A chegada dos shoppings, a pandemia de covid-19 e as mudanças de hábito dos clientes que, com a crise sanitária passaram a comprar pela internet, são os responsáveis pelas mudanças observadas atualmente, na avaliação do comerciante Manoel Cícero. Assim como Abimael, ele está na Cidade Alta há muito tempo, sendo boa parte no estabelecimento que montou em 1996 na Rio Branco para a venda de produtos alimentícios naturais como castanhas, doces, pastas e chás.

“Trabalhava na calçada do Bandern [Banco Estadual do RN] consertando relógios, vendendo pilhas e baterias. O banco fechou as portas e eu mudei de ramo. Montei uma lanchonete vizinho ao Hospital Varela Santiago, na Deodoro e em 1996 vim trabalhar no ramo de comidas naturais. Naquela época, para alugar um ponto era difícil porque os prédios eram muito disputados”, rememora o comerciante.

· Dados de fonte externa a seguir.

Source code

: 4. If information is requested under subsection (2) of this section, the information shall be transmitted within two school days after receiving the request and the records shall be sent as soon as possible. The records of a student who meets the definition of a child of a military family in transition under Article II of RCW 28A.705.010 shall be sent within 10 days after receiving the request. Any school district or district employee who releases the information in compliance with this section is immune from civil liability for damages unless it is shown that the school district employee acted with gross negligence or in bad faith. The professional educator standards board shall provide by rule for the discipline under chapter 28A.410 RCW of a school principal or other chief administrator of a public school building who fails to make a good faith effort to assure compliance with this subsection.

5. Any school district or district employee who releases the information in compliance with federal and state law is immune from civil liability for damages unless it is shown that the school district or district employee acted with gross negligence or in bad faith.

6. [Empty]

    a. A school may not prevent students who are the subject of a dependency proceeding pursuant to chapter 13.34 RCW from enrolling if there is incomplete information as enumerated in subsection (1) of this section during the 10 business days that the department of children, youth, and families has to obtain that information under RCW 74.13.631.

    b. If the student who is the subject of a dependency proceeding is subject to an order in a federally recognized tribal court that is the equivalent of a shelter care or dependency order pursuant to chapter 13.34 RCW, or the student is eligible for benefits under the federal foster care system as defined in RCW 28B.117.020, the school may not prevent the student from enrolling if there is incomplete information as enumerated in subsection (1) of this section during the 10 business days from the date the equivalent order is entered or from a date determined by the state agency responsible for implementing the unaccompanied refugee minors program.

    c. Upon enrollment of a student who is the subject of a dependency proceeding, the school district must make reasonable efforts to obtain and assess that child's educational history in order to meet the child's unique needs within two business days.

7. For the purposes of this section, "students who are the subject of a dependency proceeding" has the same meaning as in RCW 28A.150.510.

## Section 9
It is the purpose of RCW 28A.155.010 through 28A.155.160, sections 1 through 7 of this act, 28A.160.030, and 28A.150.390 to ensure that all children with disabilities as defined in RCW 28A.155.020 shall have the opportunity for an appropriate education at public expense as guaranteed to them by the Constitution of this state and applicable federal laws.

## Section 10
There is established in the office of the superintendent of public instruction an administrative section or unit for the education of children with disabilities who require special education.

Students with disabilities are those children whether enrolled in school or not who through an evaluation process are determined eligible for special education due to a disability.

Manoel Cícero conta que a pandemia de covid-19 ajudou a aprofundar a situação de declínio já notada no bairro. No período da crise sanitária, afirma, as vendas pela internet dispararam e ele conseguiu manter parte da clientela de forma virtual. Hoje, metade das venda é realizada por delivery. Em razão disso, o movimento na loja caiu 50% de 2021 para cá. “Naquele ano, as vendas pela internet foram muito boas. A gente saía daqui lá pelas 22h, só atendendo aos pedidos”, conta.

Com o retorno presencial das atividades comerciais, o movimento caiu ainda mais e, mesmo com as vendas on-line, o comerciante não conseguiu manter o número de funcionários de antes. “O movimento era muito grande. Chegava dezembro e as lojas tinha que ficar abertas à noite também. Trabalhavam 10 pessoas comigo e ninguém dava conta, porque mava fila. Hoje são quatro funcionários”, relata.

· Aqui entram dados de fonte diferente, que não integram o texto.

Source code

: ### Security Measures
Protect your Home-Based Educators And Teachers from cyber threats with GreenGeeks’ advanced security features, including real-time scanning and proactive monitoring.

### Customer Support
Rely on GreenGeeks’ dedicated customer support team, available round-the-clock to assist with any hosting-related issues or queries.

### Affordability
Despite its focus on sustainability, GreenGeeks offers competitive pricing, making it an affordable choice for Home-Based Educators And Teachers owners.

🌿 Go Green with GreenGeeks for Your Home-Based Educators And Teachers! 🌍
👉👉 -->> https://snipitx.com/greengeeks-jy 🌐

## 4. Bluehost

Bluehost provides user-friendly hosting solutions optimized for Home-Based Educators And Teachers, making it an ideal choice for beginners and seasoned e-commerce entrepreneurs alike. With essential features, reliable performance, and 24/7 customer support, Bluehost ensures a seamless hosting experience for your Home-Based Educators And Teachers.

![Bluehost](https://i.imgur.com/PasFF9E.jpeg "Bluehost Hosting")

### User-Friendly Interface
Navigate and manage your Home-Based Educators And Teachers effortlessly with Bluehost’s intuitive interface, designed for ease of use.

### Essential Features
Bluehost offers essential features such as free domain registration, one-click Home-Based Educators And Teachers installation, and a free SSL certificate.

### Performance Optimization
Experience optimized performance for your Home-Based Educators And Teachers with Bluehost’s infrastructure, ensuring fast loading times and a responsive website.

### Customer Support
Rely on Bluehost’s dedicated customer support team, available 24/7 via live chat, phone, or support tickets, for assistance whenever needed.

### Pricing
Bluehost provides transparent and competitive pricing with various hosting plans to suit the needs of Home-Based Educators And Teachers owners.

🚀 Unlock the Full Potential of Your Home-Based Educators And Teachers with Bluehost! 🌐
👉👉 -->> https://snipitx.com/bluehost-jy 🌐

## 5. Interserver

Prefeitura iniciou obras de revitalização do centro

Em maio deste ano, a Prefeitura iniciou as obras de revitalização da rua João Pessoa, na Cidade Alta, como estratégia para resgatar o comércio do bairro. A primeira etapa compreende o trecho localizado entre a avenida Rio Branco e a Princesa Isabel, que recebeu perfurações no solo para a fiação de iluminação e de cabos de telecomunicação subterrâneos. O presidente da Associação Viva o Centro, Rodrigo Vasconcelos, informou à reportagem que há uma preocupação por parte dos comerciantes com a continuidade das obras. 

“Essa etapa de escavação estava prevista para ser finalizada em meados deste mês, mas ainda não houve conclusão. A empresa responsável nos disse, na primeira semana de agosto, que o recapeamento da área começaria dali a oito dias, mas a gente não sabe quando terão início esses serviços. Só depois disso, é que começam a segunda etapa, a mais importante, que é a instalação de mobiliário urbano”, afirma Vasconcelos.

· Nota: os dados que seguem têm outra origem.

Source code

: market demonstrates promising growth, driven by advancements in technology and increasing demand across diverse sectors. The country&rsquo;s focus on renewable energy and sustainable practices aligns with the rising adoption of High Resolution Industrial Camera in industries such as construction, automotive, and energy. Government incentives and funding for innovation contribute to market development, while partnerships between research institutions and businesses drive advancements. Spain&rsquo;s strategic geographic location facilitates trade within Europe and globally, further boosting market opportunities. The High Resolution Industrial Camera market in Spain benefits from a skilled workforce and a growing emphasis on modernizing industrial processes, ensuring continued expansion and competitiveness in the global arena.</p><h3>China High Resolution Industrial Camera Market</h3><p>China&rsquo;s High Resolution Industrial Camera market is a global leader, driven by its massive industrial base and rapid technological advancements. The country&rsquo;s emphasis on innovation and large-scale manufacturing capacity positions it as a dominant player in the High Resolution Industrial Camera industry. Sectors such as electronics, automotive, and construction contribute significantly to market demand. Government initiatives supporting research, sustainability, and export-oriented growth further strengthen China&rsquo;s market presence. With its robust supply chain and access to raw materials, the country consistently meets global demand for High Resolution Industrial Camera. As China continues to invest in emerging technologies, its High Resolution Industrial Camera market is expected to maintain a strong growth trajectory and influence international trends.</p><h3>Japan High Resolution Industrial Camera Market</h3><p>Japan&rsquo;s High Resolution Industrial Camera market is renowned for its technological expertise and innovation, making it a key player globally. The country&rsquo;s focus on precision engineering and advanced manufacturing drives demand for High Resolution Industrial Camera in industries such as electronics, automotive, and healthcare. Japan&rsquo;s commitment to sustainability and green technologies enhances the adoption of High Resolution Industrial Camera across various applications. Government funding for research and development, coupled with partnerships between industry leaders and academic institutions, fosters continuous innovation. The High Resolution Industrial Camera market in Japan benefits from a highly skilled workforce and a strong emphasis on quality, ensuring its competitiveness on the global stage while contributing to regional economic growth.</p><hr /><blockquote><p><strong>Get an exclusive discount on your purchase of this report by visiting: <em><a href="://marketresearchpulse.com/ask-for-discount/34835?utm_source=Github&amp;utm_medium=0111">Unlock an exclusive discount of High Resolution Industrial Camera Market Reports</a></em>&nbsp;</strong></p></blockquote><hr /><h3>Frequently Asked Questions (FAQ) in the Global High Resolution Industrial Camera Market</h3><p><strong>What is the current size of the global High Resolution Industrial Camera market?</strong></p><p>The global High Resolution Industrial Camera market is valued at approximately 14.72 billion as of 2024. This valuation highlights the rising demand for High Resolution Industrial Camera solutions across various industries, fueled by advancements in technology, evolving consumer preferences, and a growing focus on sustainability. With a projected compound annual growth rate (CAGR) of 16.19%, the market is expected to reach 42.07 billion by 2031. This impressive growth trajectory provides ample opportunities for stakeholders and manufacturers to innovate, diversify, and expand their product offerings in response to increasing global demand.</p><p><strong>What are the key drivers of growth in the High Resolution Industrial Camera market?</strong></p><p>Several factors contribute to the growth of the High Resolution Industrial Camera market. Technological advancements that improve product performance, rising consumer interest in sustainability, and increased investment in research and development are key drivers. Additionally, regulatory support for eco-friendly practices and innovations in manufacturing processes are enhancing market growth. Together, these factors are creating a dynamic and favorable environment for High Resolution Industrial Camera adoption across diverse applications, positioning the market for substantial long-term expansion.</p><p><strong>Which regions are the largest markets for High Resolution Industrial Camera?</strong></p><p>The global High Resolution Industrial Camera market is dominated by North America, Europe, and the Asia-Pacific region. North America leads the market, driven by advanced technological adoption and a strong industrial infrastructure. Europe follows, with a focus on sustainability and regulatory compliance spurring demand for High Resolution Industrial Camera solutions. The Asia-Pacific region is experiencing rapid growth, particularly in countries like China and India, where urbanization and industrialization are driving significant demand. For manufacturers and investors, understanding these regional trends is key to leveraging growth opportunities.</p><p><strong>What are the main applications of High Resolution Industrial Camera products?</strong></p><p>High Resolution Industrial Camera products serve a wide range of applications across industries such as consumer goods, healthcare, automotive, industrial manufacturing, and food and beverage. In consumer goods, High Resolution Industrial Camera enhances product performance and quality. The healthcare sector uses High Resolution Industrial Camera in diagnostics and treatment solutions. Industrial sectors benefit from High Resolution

Procurada, a Secretaria Municipal de Serviços Urbanos (Semsur), que executa as obras, disse que o recapeamento só será executado quando a instalação da tubulação e da fiação subterrânea para iluminação no próximo trecho – entre a rua Felipe Camarão e a avenida Deodoro da Fonseca –  for concluída. 

A pasta não deu um prazo para isso acontecer, mas afirmou que os serviços em toda a João Pessoa (da Praça Padre João Maria até a Deodoro) devem durar até fevereiro do ano que vem.